Di sisi lain, Zaenur berharap agar penyidik Kejaksaan Agung juga mengembangkan kasus ini ke pidana korporasi, tidak hanya berhenti pada orang per orang. Sebab, dalam dakwaan terhadap Johnny, disebutkan bahwa korporasi juga menerima manfaat, tetapi tidak melakukan pencegahan atau malah melakukan pembiaran. Sebab, tanpa menjerat korporasi, dikhawatirkan pemulihan aset atas kerugian keuangan negara sebesar Rp 8,032 triliun tidak akan maksimal.
”Ke depan, publik perlu tahu bagaimana kasus yang merugikan negara sampai Rp 8 triliun lebih ini dibagi-bagi ke banyak pihak,” tutur Zaenur.
Perlunya penyidik untuk turut menjerat korporasi juga diutarakan pengajar hukum pidana dari Universitas Trisakti, Abdul Fickar Hadjar. Menurut Fickar, dalam kasus korupsi pembangunan menara BTS 4G Bakti Kemkominfo, perbuatan melawan hukum terjadi karena adanya penyelewengan kewenangan yang diambil Menkominfo. Akibat dari penyelewengan tersebut, terjadi kerugian keuangan negara. Di sisi lain, para pihak yang terkait dengan peristiwa tersebut juga mendapatkan keuntungan, semisal suap bagi sang pejabat. Dengan dasar itu, mestinya semua pihak yang terkait dengan proyek tersebut turut diadili.

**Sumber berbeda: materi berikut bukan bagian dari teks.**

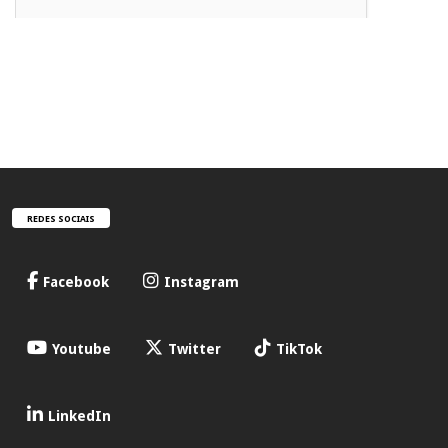
REDES SOCIAIS
Facebook
Instagram
Youtube
Twitter
TikTok
LinkedIn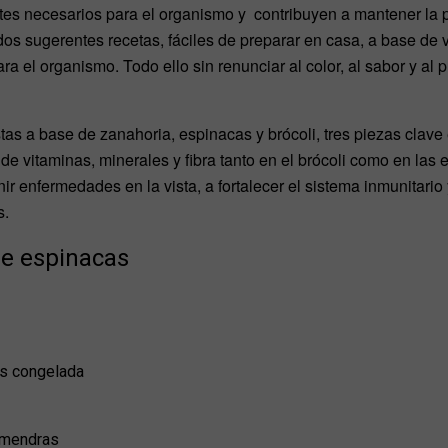
tes necesarios para el organismo y contribuyen a mantener la p
 sugerentes recetas, fáciles de preparar en casa, a base de 
ra el organismo. Todo ello sin renunciar al color, al sabor y al
s a base de zanahoria, espinacas y brócoli, tres piezas clave e
e vitaminas, minerales y fibra tanto en el brócoli como en las e
r enfermedades en la vista, a fortalecer el sistema inmunitario
s.
de espinacas
as congelada
lmendras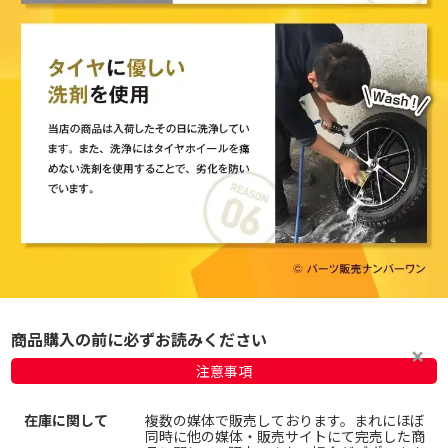
商品購入の前に必ずお読みください
注意事項
在庫に関して
複数の媒体で販売しております。まれにほぼ
同時に他の媒体・販売サイトにて完売した商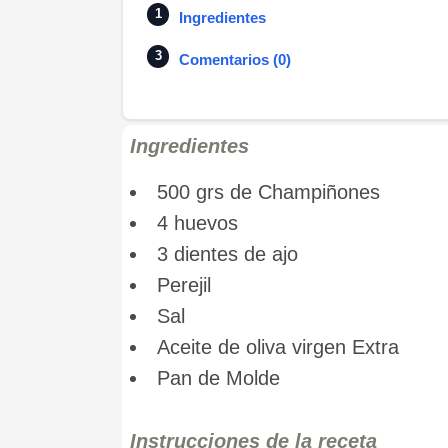
Ingredientes
Comentarios (0)
Ingredientes
500 grs de Champiñones
4 huevos
3 dientes de ajo
Perejil
Sal
Aceite de oliva virgen Extra
Pan de Molde
Instrucciones de la receta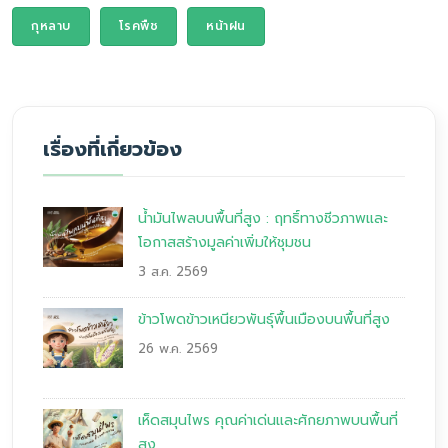
กุหลาบ
โรคพืช
หน้าฝน
เรื่องที่เกี่ยวข้อง
น้ำมันไพลบนพื้นที่สูง : ฤทธิ์ทางชีวภาพและ
โอกาสสร้างมูลค่าเพิ่มให้ชุมชน
3 ส.ค. 2569
ข้าวโพดข้าวเหนียวพันธุ์พื้นเมืองบนพื้นที่สูง
26 พ.ค. 2569
เห็ดสมุนไพร คุณค่าเด่นและศักยภาพบนพื้นที่
สูง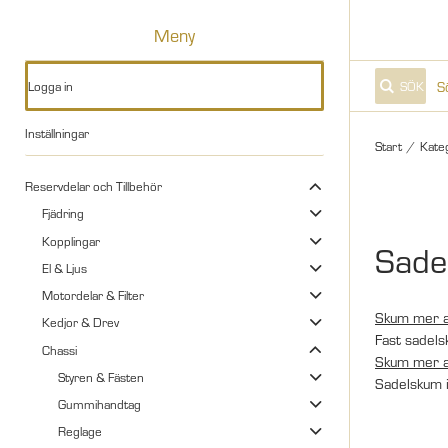
Meny
Logga in
SÖK
Inställningar
Start
/
Kate
Reservdelar och Tillbehör
Fjädring
Kopplingar
Sade
El & Ljus
Motordelar & Filter
Skum mer a
Kedjor & Drev
Fast sadels
Chassi
Skum mer a
Styren & Fästen
Sadelskum i
Gummihandtag
Reglage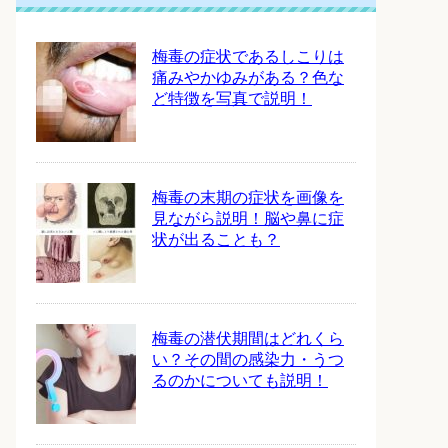
梅毒の症状であるしこりは
痛みやかゆみがある？色な
ど特徴を写真で説明！
梅毒の末期の症状を画像を
見ながら説明！脳や鼻に症
状が出ることも？
梅毒の潜伏期間はどれくら
い？その間の感染力・うつ
るのかについても説明！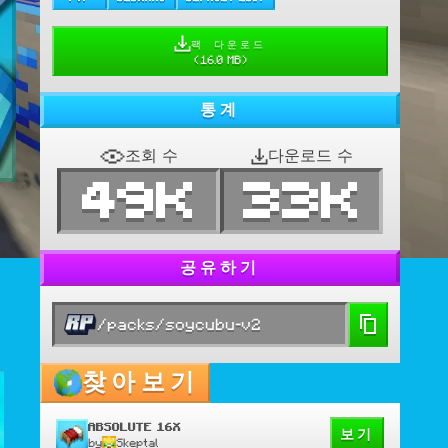
팩 다운로드
(
16.0 MB
)
통계
조회 수
다운로드 수
49K
33K
공유하기
/packs/soycubu-v2
찾아보기
ABSOLUTE 16X
보기
by
Skeptal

”Karena Johnny G Plate dijerat tipikor dan dia menerima sejumlah uang yang patut diduga adalah suap, maka pihak yang memberi uang harus ditetapkan sebagai tersangka juga, termasuk jika pihak itu adalah korporasi yang karena proyek itu mendapatkan keuntungan,” kata Fickar.
Terkait dengan masih adanya banyak pertanyaan terkait peran para pihak dalam kasus tersebut, Jaksa Agung Muda Tindak Pidana Khusus Kejaksaan Agung Febrie Adriansyah memastikan bahwa di dalam persidangan yang akan berjalan, semua pertanyaan itu akan terbuka. Ia pun memastikan bahwa jika ada pengakuan terkait penerimaan uang yang diungkap di persidangan, maka akan diklarifikasi oleh penyidik.
Sementara itu, ketika ditanya terkait proses pengaturan tender proyek pembangunan menara BTS 4G sampai ke subkontraktor, Kasubdit Penyidikan Korupsi dan Tindak Pidana Pencucian Uang Direktorat Penyidikan Jampidsus Kejagung Haryoko Ari Prabowo menolak untuk menjawab. Menurut dia, hal itu sudah masuk materi pokok perkara. ”Didengarkan saja. Kan, sudah mulai sidang,” kata Prabowo.